Introduction
Monitorix is a free, open source, lightweight system monitoring tool designed to monitorize as many services as possible. At this time it monitors from the CPU load and temperatures to the users using the system. Network devices activity, network services demand and even the devices' interrupt activity are also monitored, and more. The current status of any corporate server with Monitorix installed can be accessed via a web browser.It has been designed to be used under production UNIX/Linux servers, but due its simplicity and small size you can use it to monitor embedded devices.
All its development was initially created for monitoring Red Hat, Fedora and CentOS Linux systems, so this project was made keeping in mind these distributions. Today it runs on different Linux distributions and even in other UNIX systems like FreeBSD.
On March 2006, Monitorix included a minimal support to run on FreeBSD systems. My special thanks to twenty4help Knowledge Service (http://www.twenty4help.com) and to Roger "Rocky" Vetterberg for their support, help and for to be a good friends during all the portability process.
Since the release 1.3.2 though, Monitorix has almost full support for FreeBSD. My special thanks to Pavlin Vatev who generoulsy offered his support during all the process.
Besides the above mentioned systems there are supported too the following Linux distributions. Some of they covered by the install.sh script:
- Arch
- Debian (Ubuntu)
- Gentoo (it's recommended to use the ebuild)
- Slackware
- openSuSE
For people coming from other Linux distributions the same install.sh comes with the Generic option. You can adjust the paths before using it.
IMPORTANT NOTE: The installation script is NOT the recommened method of installing Monitorix in your system. You must check first if your distribution has already packaged Monitorix and if it's downloadable from a repository near you or directly from the Monitorix web site.
Monitorix has a configuration file called monitorix.conf to adapt your server to it. Each configuration option is commented in the same file, although for a complete description you may read the monitorix.conf(5) man page included in the package.
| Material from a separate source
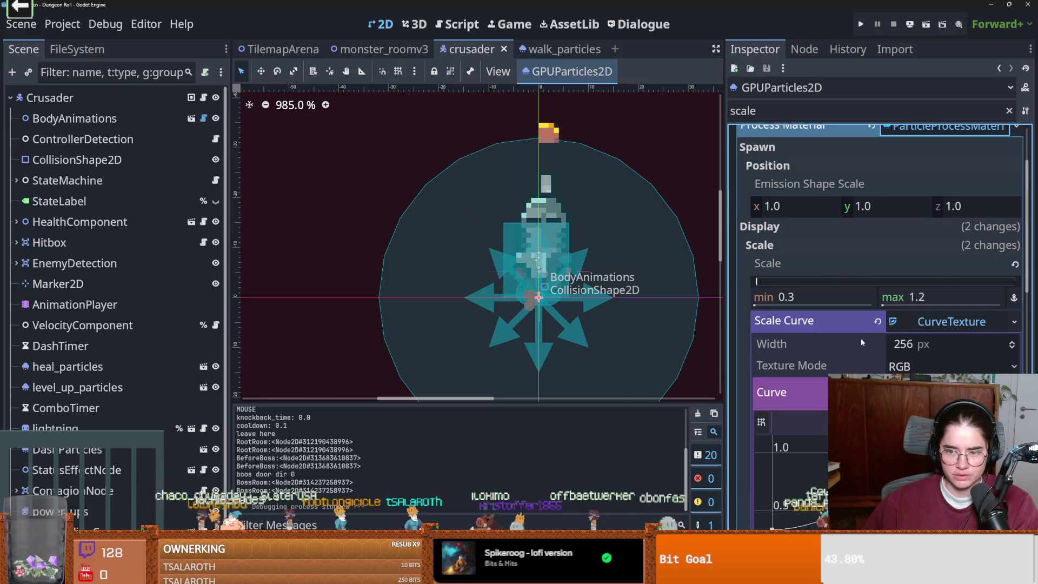
pyautogui.scroll(-1, 909, 327)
NOTE: The configuration file is a Perl file where you set the value directly to the variables that Monitorix will use during its normal operation. So you must take special precaution to not break some Perl basic syntax.
Please, see the monitorix.conf(5) man page.
Requirements
This package requires some others packages to be installed that your Linux distribution may not have them:- rrdtool and rrdtool-perl - You can download it from lot of places:
- metamail - To be removed in near future, but needed right now only for monthly reports:
- You can search for it on http://www.rpmfind.net.
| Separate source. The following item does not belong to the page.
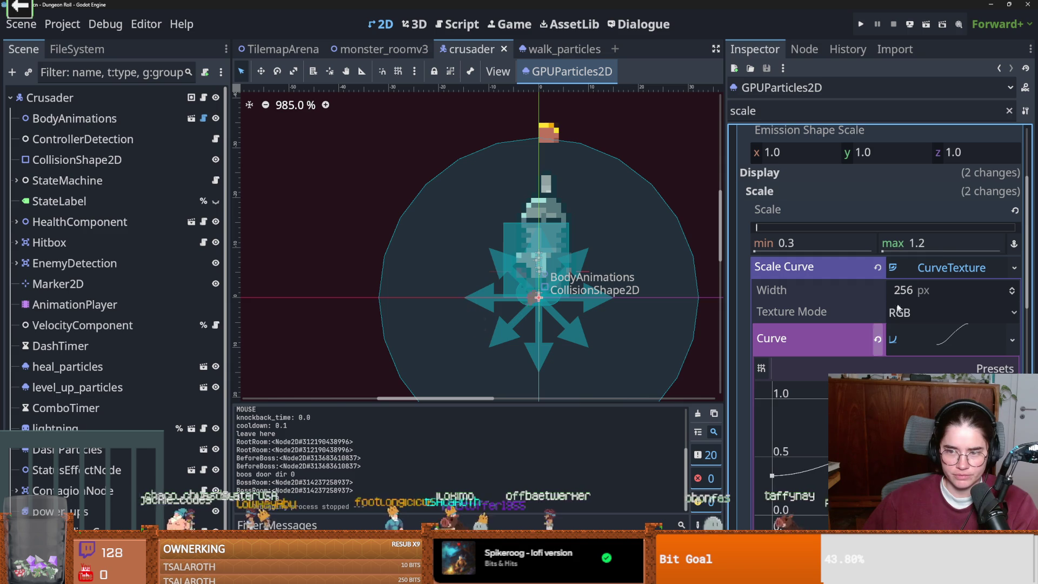
pyautogui.click(927, 241)
pyautogui.write('1.5')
- Optionally you may need the
lm_sensorsandhddtemptools to enable the temperature graphs.
Installation on a RedHat/Fedora/CentOS Linux
Once downloaded the RPM file, you can install it using:
# rpm -ivh monitorix-n.n.n.noarch.rpm
(where n.n.n is the latest version)
Once succesfully installed, you may want to make some adaptations in the configuration file located in /etc/monitorix.conf. And finally you'll be able to start the Monitorix shell-script based daemon with:
# service monitorix start
At this point, Monitorix will start collecting system information, and you'll be able to see it from your favorite browser pointing it to:
http://localhost/monitorix
Don't forget to start the Apache web server!.
Installation on a generic UNIX/Linux system
Once downloaded the tar.gz file, you can install it using:
# cd monitorix-n.n.n
(where n.n.n is the latest version)
# ./install.sh
Once succesfully installed, you may want to make some adaptations in the configuration file located in /usr/local/etc/monitorix.conf. And finally you'll be able to start the Monitorix shell-script based daemon with:
# /usr/local/etc/rc.d/monitorix.sh start
At this point, Monitorix will start collecting system information, and you'll be able to see it from your favorite browser pointing it to:
http://localhost/monitorix
Don't forget to start the Apache web server!.
Notes after installation
If your system have SELinux enabled by default it is possible your Monitorix graphs won't be visible and you get lot of messages in dmesg and in/var/log/messages about access denied to the RRD database files. I don't know enough SELinux to adapt Monitorix to it, so in that case my only recommendation is to disable SELinux, adding the line SELINUX=disabled in /etc/selinux/config or with the kernel parameter selinux=0.
Check that the /var/log/httpd directory have enough read permissions for the user running the Apache server. In the newer Fedora Core versions this directory have the permissions restricted to only the root user.